A story about widening community and finding peace in a changing world. This past Wednesday I had the opportunity to visit the new Community Health Centre at Luther Court. It has been up and running for some time, but this was the first time the public was welcome to come tour the facility. I was greeted by some familiar faces some of whom you see around the church and some others who were newer to me. It was a revelation to me as the Community Health Centre is helping Luther Court to become more outward facing as a resource for people throughout Gordon Head, Shelbourne, and Oak Bay neighbourhoods. That’s a large area where people can access much needed healthcare services, at times when people in hospital sometimes need to stay in beds in hallways, cramped quarters, or pressured for earlier discharges to free up space for others. The Community Health Centre has an opportunity to flag health issues for people before they become a crisis. Through prevention and screening this can alleviate the strain on hospitals including emergency rooms. And there is a sense that by working together we build up one another.

This week I was also reminded that we are working together and sharing space between Church of the Cross, Shelbourne Community Kitchen, and Luther Court/Community Health Centre. There has been an increased interest in cycling among people between our groups. Our single bike rack was getting cramped with all the bikes locked up during the day. And so thanks to the Kitchen for letting us install an extra bike rack donated to them. Thanks to Erik of the church for installing it. And then thanks to Chelsea the community coordinator at the Community Health Clinic when someone left broken glass the day after the new rack was installed. When I arrived at church by bike I didn’t see any trace of the broken glass. And her e-mail served as a helpful reminder that our three groups are already working together, sharing resources, and encouraging one another in our various missions serving neighbours. In response to a discouraging event around the broken glass, our community bonds were strengthened. That is a takeaway that community is a strength and following all the restrictions and lockdowns we need to value it, build it up, and not take it for granted.

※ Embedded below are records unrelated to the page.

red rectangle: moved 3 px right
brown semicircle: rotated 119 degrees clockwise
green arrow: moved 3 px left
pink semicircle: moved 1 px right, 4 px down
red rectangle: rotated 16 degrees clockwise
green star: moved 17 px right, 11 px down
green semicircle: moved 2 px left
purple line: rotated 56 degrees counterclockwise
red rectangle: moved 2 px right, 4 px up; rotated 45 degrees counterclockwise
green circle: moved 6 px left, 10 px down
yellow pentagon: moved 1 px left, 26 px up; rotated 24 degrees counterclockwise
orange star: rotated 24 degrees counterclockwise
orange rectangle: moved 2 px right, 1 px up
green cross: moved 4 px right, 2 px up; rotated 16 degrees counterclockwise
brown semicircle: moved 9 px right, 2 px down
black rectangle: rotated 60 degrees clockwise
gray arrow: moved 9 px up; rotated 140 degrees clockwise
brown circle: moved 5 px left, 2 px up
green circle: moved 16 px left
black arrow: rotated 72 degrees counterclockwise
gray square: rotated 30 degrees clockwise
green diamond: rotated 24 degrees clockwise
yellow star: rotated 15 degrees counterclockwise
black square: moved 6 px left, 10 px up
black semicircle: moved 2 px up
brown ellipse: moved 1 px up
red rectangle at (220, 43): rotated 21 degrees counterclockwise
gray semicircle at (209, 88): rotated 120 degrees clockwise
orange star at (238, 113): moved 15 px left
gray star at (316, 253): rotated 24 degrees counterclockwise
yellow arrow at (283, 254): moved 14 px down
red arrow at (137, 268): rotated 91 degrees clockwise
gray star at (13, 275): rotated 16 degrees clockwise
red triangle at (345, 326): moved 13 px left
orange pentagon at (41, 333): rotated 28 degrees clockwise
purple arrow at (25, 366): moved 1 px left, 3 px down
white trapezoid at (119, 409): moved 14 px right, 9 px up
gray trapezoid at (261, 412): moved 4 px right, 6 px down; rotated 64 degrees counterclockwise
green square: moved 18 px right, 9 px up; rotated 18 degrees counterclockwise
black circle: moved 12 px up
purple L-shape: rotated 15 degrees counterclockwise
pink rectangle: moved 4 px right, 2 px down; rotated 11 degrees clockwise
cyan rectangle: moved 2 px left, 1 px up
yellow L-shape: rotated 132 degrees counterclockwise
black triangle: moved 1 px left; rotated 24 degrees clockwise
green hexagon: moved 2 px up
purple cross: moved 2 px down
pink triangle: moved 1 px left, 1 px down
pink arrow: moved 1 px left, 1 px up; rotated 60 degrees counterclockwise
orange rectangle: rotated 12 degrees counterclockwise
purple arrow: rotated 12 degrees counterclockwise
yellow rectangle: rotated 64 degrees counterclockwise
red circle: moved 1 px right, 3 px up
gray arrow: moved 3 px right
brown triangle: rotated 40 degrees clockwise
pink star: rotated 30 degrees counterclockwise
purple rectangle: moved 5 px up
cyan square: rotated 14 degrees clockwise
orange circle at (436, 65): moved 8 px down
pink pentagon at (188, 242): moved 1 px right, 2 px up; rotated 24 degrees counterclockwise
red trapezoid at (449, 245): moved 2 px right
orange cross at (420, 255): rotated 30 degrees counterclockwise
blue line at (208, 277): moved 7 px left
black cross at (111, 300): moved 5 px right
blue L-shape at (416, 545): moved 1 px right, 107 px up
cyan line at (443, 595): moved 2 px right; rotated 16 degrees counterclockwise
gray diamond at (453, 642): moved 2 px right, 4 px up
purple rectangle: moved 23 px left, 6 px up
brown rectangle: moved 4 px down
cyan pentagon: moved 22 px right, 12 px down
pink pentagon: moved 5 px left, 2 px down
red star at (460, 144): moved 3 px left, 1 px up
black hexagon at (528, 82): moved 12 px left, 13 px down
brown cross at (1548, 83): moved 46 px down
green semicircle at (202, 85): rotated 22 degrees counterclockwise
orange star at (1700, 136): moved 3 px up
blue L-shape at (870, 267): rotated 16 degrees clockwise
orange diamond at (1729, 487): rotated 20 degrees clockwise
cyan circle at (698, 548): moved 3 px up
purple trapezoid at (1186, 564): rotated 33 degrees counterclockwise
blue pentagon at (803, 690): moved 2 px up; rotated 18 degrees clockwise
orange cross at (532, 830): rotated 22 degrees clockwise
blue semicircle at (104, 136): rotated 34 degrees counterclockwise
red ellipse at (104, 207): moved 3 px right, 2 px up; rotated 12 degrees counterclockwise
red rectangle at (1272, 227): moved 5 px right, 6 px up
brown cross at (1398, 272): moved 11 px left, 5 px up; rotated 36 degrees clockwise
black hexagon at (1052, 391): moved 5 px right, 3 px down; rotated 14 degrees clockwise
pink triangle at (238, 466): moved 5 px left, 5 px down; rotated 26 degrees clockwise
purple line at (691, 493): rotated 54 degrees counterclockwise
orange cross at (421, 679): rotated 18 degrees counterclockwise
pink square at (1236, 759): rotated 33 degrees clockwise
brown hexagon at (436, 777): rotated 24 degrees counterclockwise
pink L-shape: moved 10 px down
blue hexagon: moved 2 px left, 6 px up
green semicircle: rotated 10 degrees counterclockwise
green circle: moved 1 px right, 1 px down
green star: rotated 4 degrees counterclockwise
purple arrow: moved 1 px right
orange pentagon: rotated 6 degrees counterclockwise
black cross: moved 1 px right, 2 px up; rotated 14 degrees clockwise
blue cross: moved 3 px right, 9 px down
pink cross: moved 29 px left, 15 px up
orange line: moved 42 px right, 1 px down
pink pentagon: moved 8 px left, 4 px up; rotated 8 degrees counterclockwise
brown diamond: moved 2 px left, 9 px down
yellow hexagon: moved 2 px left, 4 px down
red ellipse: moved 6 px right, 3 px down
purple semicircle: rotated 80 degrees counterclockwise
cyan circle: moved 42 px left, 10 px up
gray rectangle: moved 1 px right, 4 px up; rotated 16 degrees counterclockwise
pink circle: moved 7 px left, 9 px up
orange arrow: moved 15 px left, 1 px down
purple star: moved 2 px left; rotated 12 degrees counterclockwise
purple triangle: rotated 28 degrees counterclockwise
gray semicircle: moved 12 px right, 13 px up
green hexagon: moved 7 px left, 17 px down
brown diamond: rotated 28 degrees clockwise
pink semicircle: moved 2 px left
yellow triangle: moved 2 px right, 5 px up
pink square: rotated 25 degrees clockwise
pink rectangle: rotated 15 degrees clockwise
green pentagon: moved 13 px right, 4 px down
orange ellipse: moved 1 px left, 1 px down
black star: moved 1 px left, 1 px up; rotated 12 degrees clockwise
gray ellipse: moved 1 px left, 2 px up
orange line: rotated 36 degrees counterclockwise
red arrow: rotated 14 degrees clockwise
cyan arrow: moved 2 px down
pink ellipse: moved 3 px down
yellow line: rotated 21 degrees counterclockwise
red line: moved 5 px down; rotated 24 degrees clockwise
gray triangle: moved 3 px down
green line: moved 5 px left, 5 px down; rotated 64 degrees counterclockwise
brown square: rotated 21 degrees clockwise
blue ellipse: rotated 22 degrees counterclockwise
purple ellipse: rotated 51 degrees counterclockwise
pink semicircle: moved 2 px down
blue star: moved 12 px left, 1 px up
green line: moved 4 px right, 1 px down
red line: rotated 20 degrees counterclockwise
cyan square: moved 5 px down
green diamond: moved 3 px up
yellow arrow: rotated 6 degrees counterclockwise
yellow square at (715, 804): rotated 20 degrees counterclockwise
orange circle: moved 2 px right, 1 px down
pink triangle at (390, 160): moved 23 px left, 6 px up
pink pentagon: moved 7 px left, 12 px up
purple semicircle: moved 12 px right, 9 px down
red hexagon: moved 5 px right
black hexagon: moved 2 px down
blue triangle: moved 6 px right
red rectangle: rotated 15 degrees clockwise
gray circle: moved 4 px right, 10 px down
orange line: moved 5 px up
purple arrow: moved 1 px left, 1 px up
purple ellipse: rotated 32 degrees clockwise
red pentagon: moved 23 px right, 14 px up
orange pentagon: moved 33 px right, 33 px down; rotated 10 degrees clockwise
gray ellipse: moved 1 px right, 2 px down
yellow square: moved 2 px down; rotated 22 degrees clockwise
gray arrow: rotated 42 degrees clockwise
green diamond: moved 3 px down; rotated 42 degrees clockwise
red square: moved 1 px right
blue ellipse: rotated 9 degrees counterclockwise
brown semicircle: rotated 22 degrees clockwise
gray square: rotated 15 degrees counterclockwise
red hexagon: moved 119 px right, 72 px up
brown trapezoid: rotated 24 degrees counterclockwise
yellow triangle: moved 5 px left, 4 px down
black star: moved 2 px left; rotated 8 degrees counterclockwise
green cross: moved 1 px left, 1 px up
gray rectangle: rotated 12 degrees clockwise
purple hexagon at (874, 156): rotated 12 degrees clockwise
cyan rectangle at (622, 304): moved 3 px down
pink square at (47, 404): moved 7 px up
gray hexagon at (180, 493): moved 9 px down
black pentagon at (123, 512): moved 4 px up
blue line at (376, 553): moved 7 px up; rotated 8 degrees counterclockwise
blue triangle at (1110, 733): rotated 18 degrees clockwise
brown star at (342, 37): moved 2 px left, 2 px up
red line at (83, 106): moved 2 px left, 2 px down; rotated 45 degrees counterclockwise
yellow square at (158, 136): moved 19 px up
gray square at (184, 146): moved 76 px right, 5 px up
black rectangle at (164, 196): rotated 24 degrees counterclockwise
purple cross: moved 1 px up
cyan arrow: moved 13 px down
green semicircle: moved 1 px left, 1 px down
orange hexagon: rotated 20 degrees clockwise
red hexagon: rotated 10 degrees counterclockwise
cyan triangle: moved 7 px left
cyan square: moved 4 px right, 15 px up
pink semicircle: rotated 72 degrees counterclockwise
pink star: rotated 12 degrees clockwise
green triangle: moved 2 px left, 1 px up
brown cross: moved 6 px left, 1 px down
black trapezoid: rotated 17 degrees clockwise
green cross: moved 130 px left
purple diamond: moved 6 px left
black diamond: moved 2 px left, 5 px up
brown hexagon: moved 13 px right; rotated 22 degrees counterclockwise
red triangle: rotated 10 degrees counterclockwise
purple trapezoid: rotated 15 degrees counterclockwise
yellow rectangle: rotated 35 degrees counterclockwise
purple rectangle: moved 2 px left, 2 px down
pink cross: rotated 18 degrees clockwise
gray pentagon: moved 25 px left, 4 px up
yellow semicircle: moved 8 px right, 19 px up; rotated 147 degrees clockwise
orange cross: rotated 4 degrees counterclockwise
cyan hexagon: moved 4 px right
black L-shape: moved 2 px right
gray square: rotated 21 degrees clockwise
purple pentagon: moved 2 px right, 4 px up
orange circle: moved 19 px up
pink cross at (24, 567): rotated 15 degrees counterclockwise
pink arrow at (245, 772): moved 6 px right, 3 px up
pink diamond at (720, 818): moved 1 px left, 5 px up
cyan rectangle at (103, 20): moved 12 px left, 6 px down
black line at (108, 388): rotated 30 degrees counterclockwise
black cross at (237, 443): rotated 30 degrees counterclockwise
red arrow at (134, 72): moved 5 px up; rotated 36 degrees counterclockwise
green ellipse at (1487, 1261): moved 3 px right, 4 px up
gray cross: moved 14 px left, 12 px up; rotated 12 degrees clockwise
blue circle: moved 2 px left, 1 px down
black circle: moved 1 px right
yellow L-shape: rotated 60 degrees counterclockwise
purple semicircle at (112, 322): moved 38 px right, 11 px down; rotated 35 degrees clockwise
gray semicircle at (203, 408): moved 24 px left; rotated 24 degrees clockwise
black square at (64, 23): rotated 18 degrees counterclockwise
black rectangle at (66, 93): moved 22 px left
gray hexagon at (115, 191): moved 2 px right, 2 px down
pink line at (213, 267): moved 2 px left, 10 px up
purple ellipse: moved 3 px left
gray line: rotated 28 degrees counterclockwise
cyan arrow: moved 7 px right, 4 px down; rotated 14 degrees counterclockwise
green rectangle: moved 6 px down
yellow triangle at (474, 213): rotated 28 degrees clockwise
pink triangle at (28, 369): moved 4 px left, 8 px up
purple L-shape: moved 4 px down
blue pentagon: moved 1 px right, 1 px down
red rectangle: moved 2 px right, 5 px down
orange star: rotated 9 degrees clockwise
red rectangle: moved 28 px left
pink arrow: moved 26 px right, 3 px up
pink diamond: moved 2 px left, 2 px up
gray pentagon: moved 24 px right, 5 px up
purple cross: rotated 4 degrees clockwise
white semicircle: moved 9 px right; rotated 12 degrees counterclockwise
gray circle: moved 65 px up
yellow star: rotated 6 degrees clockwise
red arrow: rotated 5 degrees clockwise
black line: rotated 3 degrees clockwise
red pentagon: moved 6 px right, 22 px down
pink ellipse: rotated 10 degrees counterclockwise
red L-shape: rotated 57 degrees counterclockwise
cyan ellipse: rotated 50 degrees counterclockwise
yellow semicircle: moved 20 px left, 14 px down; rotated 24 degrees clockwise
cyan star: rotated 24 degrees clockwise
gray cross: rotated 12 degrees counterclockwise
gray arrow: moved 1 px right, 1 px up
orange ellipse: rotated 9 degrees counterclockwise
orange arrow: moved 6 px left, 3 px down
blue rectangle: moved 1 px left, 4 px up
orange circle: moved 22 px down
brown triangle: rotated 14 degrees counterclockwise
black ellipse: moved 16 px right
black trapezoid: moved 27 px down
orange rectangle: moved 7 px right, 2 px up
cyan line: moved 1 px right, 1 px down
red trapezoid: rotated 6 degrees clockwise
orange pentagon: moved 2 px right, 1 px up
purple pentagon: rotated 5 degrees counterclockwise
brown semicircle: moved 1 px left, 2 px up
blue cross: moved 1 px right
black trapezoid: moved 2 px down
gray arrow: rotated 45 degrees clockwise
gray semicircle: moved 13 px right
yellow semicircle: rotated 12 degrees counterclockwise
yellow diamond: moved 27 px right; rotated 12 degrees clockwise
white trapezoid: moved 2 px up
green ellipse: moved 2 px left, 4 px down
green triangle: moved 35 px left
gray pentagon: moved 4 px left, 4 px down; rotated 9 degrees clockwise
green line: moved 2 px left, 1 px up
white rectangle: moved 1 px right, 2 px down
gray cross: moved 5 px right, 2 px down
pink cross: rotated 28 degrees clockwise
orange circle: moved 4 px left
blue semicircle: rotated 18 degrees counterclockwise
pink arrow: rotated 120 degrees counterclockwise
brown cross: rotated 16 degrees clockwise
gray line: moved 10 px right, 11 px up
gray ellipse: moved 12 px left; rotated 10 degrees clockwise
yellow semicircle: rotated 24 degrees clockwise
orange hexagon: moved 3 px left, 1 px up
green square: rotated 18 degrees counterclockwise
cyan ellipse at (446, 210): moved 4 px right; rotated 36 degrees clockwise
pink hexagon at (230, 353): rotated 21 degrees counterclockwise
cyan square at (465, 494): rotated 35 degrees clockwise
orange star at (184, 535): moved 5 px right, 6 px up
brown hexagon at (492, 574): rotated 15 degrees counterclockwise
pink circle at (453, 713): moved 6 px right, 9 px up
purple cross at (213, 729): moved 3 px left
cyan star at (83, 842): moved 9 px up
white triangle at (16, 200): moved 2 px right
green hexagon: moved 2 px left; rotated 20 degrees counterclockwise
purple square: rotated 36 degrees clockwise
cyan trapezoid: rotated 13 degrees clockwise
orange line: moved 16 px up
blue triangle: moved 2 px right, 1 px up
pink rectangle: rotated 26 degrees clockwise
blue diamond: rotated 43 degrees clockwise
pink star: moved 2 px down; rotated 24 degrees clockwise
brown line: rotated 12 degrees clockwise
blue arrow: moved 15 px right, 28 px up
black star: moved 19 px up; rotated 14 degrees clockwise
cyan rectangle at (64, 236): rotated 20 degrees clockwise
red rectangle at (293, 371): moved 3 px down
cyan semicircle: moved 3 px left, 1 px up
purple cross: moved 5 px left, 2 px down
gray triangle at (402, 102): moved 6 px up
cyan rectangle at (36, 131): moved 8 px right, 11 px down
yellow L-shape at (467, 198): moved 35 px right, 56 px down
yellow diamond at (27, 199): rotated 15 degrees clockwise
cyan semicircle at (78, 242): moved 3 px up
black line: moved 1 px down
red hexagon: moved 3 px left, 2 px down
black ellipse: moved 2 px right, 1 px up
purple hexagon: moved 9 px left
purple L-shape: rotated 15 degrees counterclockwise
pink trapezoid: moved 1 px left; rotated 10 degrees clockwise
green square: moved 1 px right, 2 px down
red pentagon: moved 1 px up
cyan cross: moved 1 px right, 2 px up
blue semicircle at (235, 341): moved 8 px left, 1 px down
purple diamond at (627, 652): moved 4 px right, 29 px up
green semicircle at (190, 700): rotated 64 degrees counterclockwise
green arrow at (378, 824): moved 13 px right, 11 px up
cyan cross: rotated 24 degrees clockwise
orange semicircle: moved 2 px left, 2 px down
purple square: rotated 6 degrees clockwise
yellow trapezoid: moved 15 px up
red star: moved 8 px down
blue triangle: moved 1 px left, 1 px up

Proclaiming Christ Crucified

Increasingly we live in a world in which a lot of people care less about denominations and more about what individual congregations are doing proclaiming the gospel while building community. The old days of boosting denominations, defending turf, no longer make sense. In many people’s minds is there is little different between Lutheran, Anglican, United,  Presbyterian, or even evangelical and non-denominational for that matter. What matters is how are we proclaiming Christ crucified and living out our faith as followers of Jesus. We continue to preserve what is valuable in Lutheran theology. But that is different from putting our energy into saving denominations and church structures. Denominations and church structures will flourish by embracing the Easter message of undergoing death and resurrection. By letting go of old attachments, old rivalries, old metrics, and becoming communities rooted in the mystery of Jesus’ resurrection in ways that speak to people today.

What do you value about Christian community. What proclamation of the gospel speaks to you? How you answer this question matters because we want you to be part of how the Easter gospel is proclaimed here at Church of the Cross. 

Jesus tells the disciples, “As the Father has sent me, so I send you.” Jesus is speaking to us. Jesus sends us into the world to share the gospel. And it doesn’t matter how long or how short you have been in this community. Even if you’re just visiting today. You’re already taking this message of divine love and sharing it with others, sent out into the world following worship. That’s why we call the last part of worship the Sending. Jesus is actively sending us out to proclaim a message of peace. For all of us to let go of fears and to embrace love and community. Together with Thomas we too encounter the risen Christ and proclaim, “My Lord and my God.” Amen.